- What the task asks:
Please arrange the lines below as a JSON list of strings, one string per line, leaving out blank lines and the pictures.
*** Records for this exercise Section Begins ***
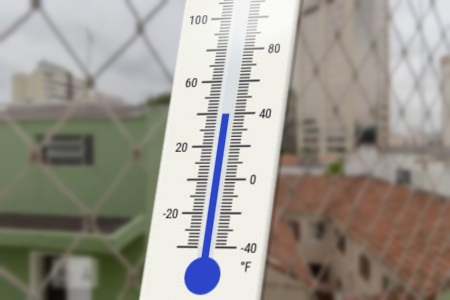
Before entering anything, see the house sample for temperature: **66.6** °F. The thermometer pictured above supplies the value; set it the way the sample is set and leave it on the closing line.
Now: **40** °F
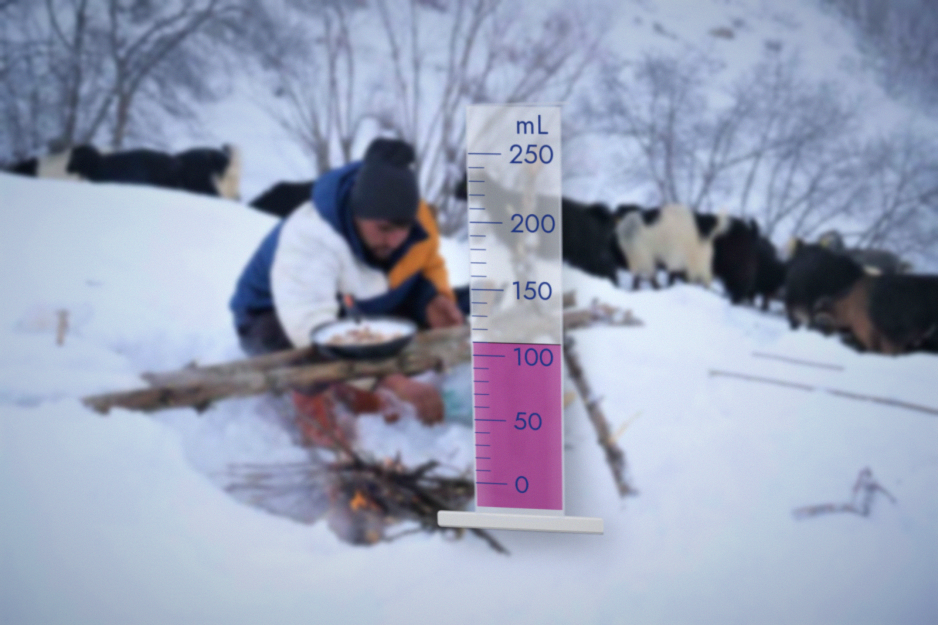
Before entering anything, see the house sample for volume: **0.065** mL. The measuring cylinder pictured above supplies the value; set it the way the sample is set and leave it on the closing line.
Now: **110** mL
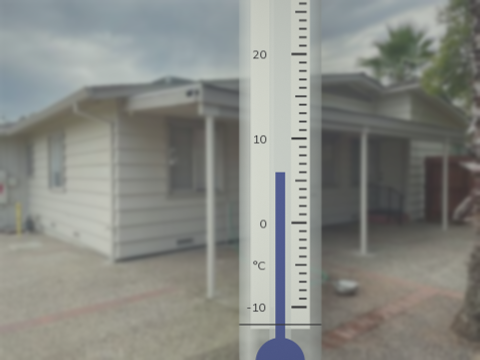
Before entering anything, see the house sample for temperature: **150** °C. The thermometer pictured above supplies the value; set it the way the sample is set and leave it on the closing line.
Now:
*** Records for this exercise Section Ends ***
- Task result:
[
  "Before entering anything, see the house sample for temperature: **66.6** °F. The thermometer pictured above supplies the value; set it the way the sample is set and leave it on the closing line.",
  "Now: **40** °F",
  "Before entering anything, see the house sample for volume: **0.065** mL. The measuring cylinder pictured above supplies the value; set it the way the sample is set and leave it on the closing line.",
  "Now: **110** mL",
  "Before entering anything, see the house sample for temperature: **150** °C. The thermometer pictured above supplies the value; set it the way the sample is set and leave it on the closing line.",
  "Now:"
]